Filter the entries beneath this task, copying only the lines that hold the word "analysis".

• [Available data]:
=== Section Start ===

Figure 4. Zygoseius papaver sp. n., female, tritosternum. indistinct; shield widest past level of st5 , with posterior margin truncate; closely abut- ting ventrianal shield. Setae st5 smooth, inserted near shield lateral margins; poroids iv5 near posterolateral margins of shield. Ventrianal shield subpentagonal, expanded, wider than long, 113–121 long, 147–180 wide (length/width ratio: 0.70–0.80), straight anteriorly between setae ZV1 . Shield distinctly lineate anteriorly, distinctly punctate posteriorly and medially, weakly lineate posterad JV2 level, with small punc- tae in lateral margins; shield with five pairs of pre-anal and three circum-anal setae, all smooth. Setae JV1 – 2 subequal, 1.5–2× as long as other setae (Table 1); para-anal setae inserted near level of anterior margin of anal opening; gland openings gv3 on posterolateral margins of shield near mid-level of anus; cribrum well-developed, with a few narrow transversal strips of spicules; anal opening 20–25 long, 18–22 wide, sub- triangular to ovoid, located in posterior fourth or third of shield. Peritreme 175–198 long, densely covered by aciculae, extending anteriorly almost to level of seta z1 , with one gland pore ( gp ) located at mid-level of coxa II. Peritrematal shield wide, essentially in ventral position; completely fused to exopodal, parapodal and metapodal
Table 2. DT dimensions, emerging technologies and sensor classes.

=== Section End ===
=== Section Start ===

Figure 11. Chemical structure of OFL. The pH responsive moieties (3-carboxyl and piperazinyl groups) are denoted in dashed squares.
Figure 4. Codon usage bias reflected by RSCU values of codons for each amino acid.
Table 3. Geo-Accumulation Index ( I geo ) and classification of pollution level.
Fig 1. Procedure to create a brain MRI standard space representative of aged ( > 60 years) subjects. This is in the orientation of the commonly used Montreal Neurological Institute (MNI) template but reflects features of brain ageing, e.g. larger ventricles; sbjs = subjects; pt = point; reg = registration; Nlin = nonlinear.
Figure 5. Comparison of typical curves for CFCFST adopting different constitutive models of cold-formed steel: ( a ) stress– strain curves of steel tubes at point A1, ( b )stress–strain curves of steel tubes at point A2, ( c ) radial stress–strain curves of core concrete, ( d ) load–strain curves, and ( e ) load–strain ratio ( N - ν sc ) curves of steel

=== Section End ===
=== Section Start ===

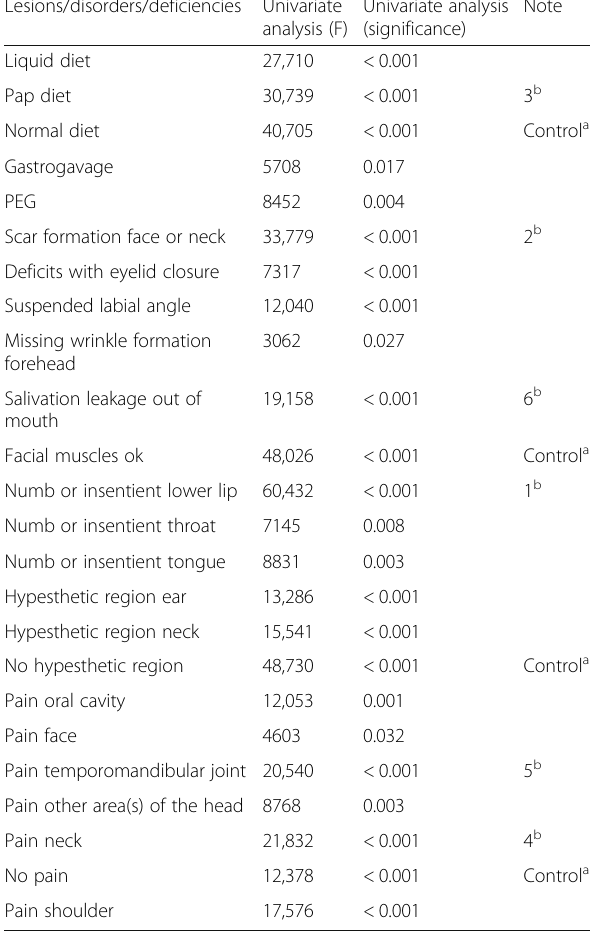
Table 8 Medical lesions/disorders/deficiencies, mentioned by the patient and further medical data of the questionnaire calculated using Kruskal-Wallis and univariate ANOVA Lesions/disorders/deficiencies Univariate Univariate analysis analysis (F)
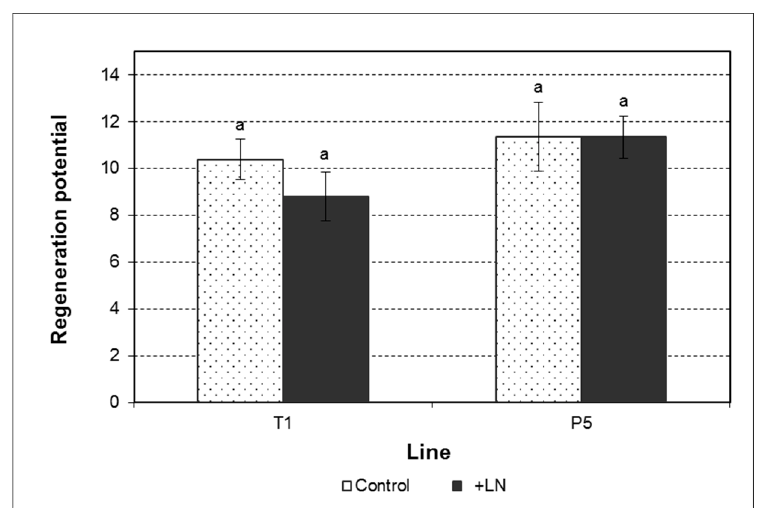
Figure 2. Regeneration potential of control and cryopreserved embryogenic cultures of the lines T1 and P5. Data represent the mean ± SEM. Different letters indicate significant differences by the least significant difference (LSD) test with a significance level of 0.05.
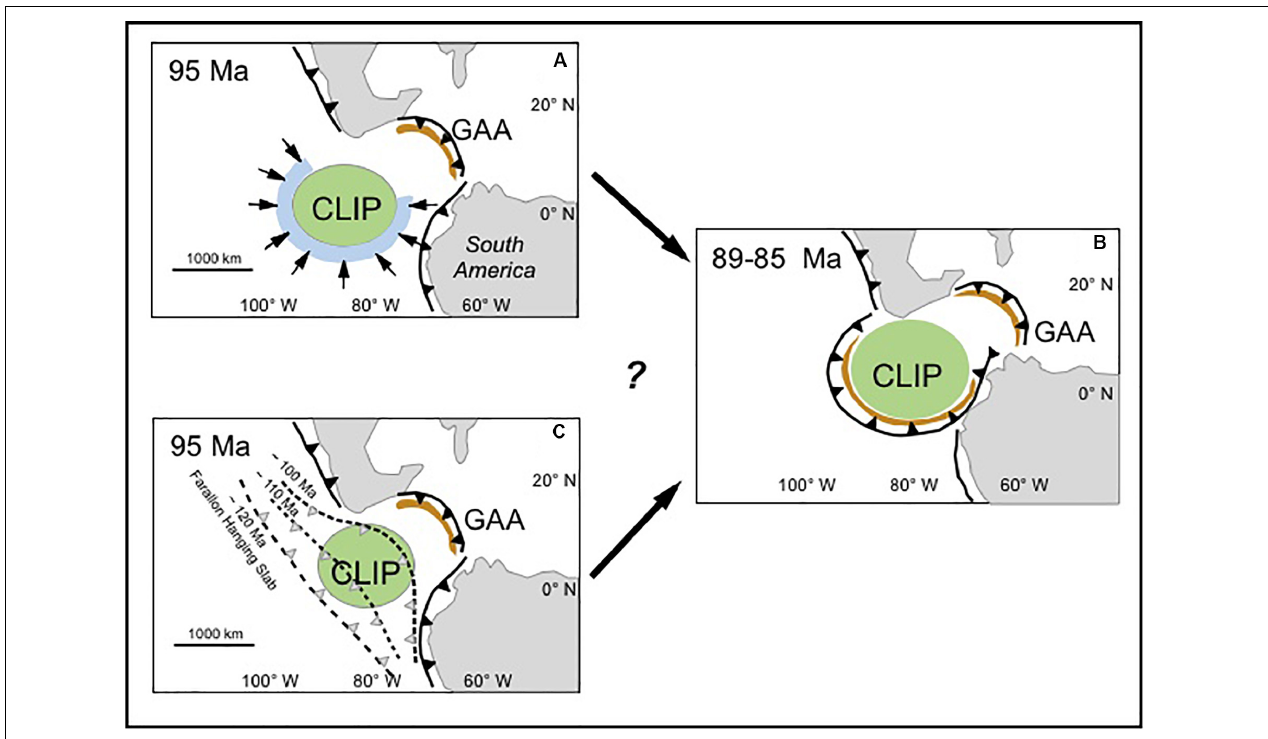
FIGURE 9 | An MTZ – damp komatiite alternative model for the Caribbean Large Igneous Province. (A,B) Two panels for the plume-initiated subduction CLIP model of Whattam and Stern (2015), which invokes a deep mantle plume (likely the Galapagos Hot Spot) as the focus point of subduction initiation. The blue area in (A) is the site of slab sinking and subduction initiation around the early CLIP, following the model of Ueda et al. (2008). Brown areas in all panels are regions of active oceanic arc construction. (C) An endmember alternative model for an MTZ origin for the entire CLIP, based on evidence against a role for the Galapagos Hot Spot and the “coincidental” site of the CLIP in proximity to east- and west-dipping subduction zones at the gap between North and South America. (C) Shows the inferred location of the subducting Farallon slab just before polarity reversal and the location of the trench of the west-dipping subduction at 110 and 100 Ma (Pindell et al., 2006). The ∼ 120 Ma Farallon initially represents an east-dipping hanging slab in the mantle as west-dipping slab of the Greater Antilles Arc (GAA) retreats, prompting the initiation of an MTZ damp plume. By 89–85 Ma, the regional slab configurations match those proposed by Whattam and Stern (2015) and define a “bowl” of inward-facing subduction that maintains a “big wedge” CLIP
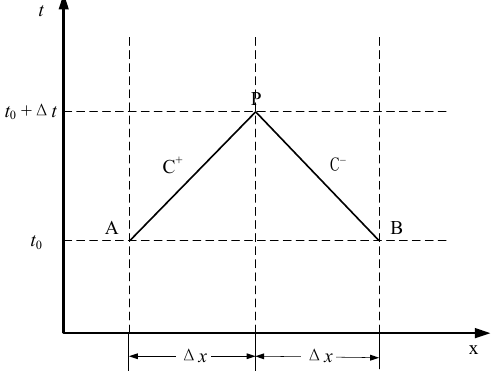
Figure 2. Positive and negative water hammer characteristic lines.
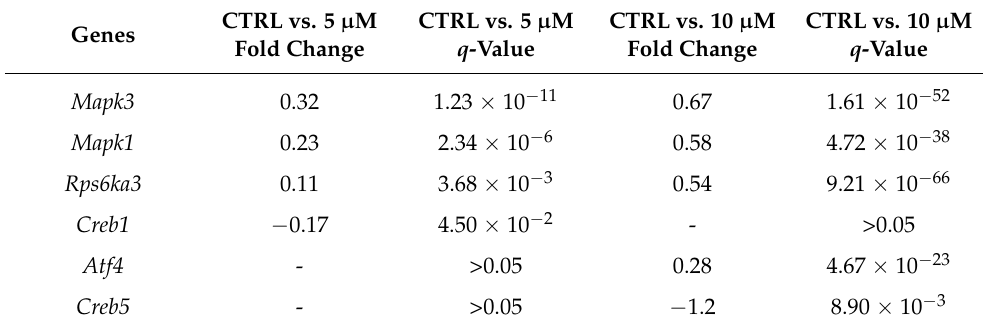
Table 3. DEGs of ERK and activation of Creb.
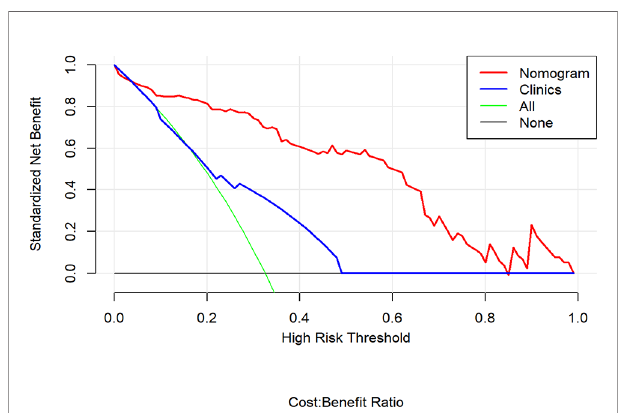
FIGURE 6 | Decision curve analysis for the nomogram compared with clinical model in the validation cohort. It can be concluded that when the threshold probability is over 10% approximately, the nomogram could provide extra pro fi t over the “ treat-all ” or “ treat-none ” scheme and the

=== Section End ===

• [Finished exercise]:
Table 8 Medical lesions/disorders/deficiencies, mentioned by the patient and further medical data of the questionnaire calculated using Kruskal-Wallis and univariate ANOVA Lesions/disorders/deficiencies Univariate Univariate analysis analysis (F)
FIGURE 6 | Decision curve analysis for the nomogram compared with clinical model in the validation cohort. It can be concluded that when the threshold probability is over 10% approximately, the nomogram could provide extra pro fi t over the “ treat-all ” or “ treat-none ” scheme and the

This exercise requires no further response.